Provided entries Block Start

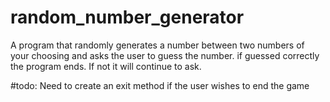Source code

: # random_number_generator
A program that randomly generates a number between two numbers of your choosing and asks the user to guess the number. if guessed correctly the program ends. If not it will continue to ask.

#todo: Need to create an exit method if the user wishes to end the game 
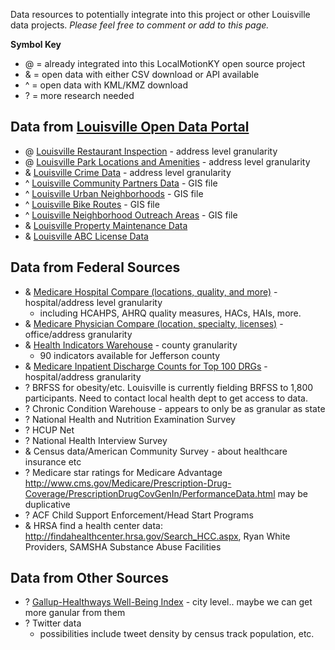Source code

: Data resources to potentially integrate into this project or other Louisville data projects. _Please feel free to comment or add to this page._

__Symbol Key__
- @ = already integrated into this LocalMotionKY open source project
- & = open data with either CSV download or API available
- ^ = open data with KML/KMZ download
- ? = more research needed

Data from [Louisville Open Data Portal](http://portal.louisvilleky.gov/service/data)
------------------------------------------------------------------------------------
- @ [Louisville Restaurant Inspection](http://portal.louisvilleky.gov/dataset/restaurant-inspection-data) - address level granularity
- @ [Louisville Park Locations and Amenities](http://portal.louisvilleky.gov/dataset/park-data) - address level granularity
- & [Louisville Crime Data](http://portal.louisvilleky.gov/dataset/crime-data) - address level granularity
- ^ [Louisville Community Partners Data](http://portal.louisvilleky.gov/dataset/community-partners-data) - GIS file
- ^ [Louisville Urban Neighborhoods](http://portal.louisvilleky.gov/dataset/urban-neighborhoods) - GIS file
- ^ [Louisville Bike Routes](http://portal.louisvilleky.gov/dataset/bike-route-data) - GIS file
- ^ [Louisville Neighborhood Outreach Areas](http://portal.louisvilleky.gov/dataset/neighborhood-outreach-areas) - GIS file
- & [Louisville Property Maintenance Data](http://portal.louisvilleky.gov/dataset/property-data)
- & [Louisville ABC License Data](http://portal.louisvilleky.gov/dataset/license-data)

Data from Federal Sources
-------------------------
- & [Medicare Hospital Compare (locations, quality, and more)](https://data.medicare.gov/data/hospital-compare) - hospital/address level granularity
  - including HCAHPS, AHRQ quality measures, HACs, HAIs, more. 
- & [Medicare Physician Compare (location, specialty, licenses)](https://data.medicare.gov/data/physician-compare) - office/address granularity
- & [Health Indicators Warehouse](http://healthindicators.gov/Indicators/) - county granularity
  - 90 indicators available for Jefferson county
- & [Medicare Inpatient Discharge Counts for Top 100 DRGs](http://www.cms.gov/Research-Statistics-Data-and-Systems/Statistics-Trends-and-Reports/Medicare-Provider-Charge-Data/Inpatient.html) - hospital/address granularity 
- ? BRFSS for obesity/etc. Louisville is currently fielding BRFSS to 1,800 participants. Need to contact local health dept to get access to data. 
- ? Chronic Condition Warehouse - appears to only be as granular as state
- ? National Health and Nutrition Examination Survey
- ? HCUP Net
- ? National Health Interview Survey
- & Census data/American Community Survey - about healthcare insurance etc
- ? Medicare star ratings for Medicare Advantage http://www.cms.gov/Medicare/Prescription-Drug-Coverage/PrescriptionDrugCovGenIn/PerformanceData.html may be duplicative
- ? ACF Child Support Enforcement/Head Start Programs
- & HRSA find a health center data: http://findahealthcenter.hrsa.gov/Search_HCC.aspx, Ryan White Providers, SAMSHA Substance Abuse Facilities

Data from Other Sources
-----------------------
- ? [Gallup-Healthways Well-Being Index](http://www.well-beingindex.com/stateCongresDistrictRank.asp) - city level.. maybe we can get more ganular from them
- ? Twitter data
  - possibilities include tweet density by census track population, etc.
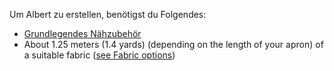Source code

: Um Albert zu erstellen, benötigst du Folgendes:

-   [Grundlegendes Nähzubehör](/docs/sewing/basic-sewing-supplies)
-   About 1.25 meters (1.4 yards) (depending on the length of your apron) of a suitable fabric ([see Fabric options](/docs/patterns/albert/fabric))
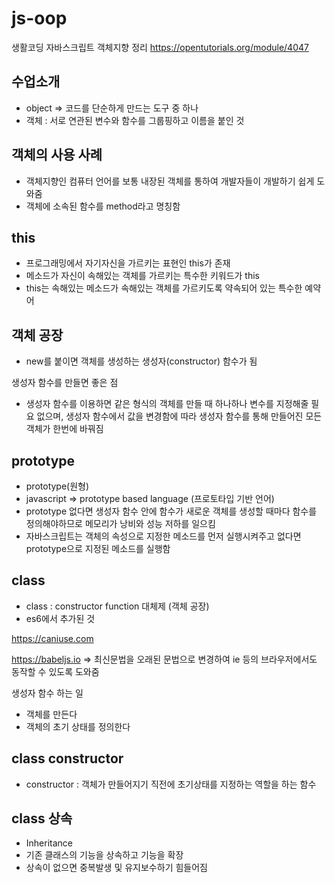 # js-oop

생활코딩 자바스크립트 객체지향 정리 https://opentutorials.org/module/4047

## 수업소개

- object => 코드를 단순하게 만드는 도구 중 하나
- 객체 : 서로 연관된 변수와 함수를 그룹핑하고 이름을 붙인 것

## 객체의 사용 사례

- 객체지향인 컴퓨터 언어를 보통 내장된 객체를 통하여 개발자들이 개발하기 쉽게 도와줌
- 객체에 소속된 함수를 method라고 명칭함

## this

- 프로그래밍에서 자기자신을 가르키는 표현인 this가 존재
- 메소드가 자신이 속해있는 객체를 가르키는 특수한 키워드가 this
- this는 속해있는 메소드가 속해있는 객체를 가르키도록 약속되어 있는 특수한 예약어

## 객체 공장

- new를 붙이면 객체를 생성하는 생성자(constructor) 함수가 됨

생성자 함수를 만들면 좋은 점

- 생성자 함수를 이용하면 같은 형식의 객체를 만들 때 하나하나 변수를 지정해줄 필요 없으며, 생성자 함수에서 값을 변경함에 따라 생성자 함수를 통해 만들어진 모든 객체가 한번에 바꿔짐

## prototype

- prototype(원형)
- javascript => prototype based language (프로토타입 기반 언어)
- prototype 없다면 생성자 함수 안에 함수가 새로운 객체를 생성할 때마다 함수를 정의해야하므로 메모리가 낭비와 성능 저하를 일으킴
- 자바스크립트는 객체의 속성으로 지정한 메소드를 먼저 실행시켜주고 없다면 prototype으로 지정된 메소드를 실행함

## class

- class : constructor function 대체제 (객체 공장)
- es6에서 추가된 것

https://caniuse.com

https://babeljs.io => 최신문법을 오래된 문법으로 변경하여 ie 등의 브라우저에서도 동작할 수 있도록 도와줌

생성자 함수 하는 일

- 객체를 만든다
- 객체의 초기 상태를 정의한다

## class constructor

- constructor : 객체가 만들어지기 직전에 초기상태를 지정하는 역할을 하는 함수

## class 상속

- Inheritance
- 기존 클래스의 기능을 상속하고 기능을 확장
- 상속이 없으면 중복발생 및 유지보수하기 힘들어짐
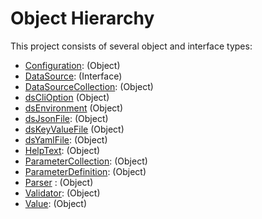 Object Hierarchy
================

This project consists of several object and interface types:
* [Configuration](./objects/Configuration.md): (Object)
* [DataSource](interfaces/DataSource.md): (Interface)
* [DataSourceCollection](./objects/DataSourceCollection.md): (Object)
* [dsCliOption](./objects/dsCliOption) (Object)
* [dsEnvironment](./objects/dsEnvironment) (Object)
* [dsJsonFile](./objects/dsJsonFile): (Object)
* [dsKeyValueFile](./objects/dsKeyValueFile) (Object)
* [dsYamlFile](./objects/dsYamlFile): (Object)
* [HelpText](./objects/HelpText.md): (Object)
* [ParameterCollection](./objects/ParameterCollection.md): (Object)
* [ParameterDefinition](./objects/ParameterDefinition.md): (Object)
* [Parser](./objects/Parser.md) : (Object)
* [Validator](./objects/Validator.md): (Object)
* [Value](./objects/Value.md): (Object)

Provided entries Block End

Work instruction: The expected output is one number: how many lines of the data above hold the string "Warehouse".

Response: 2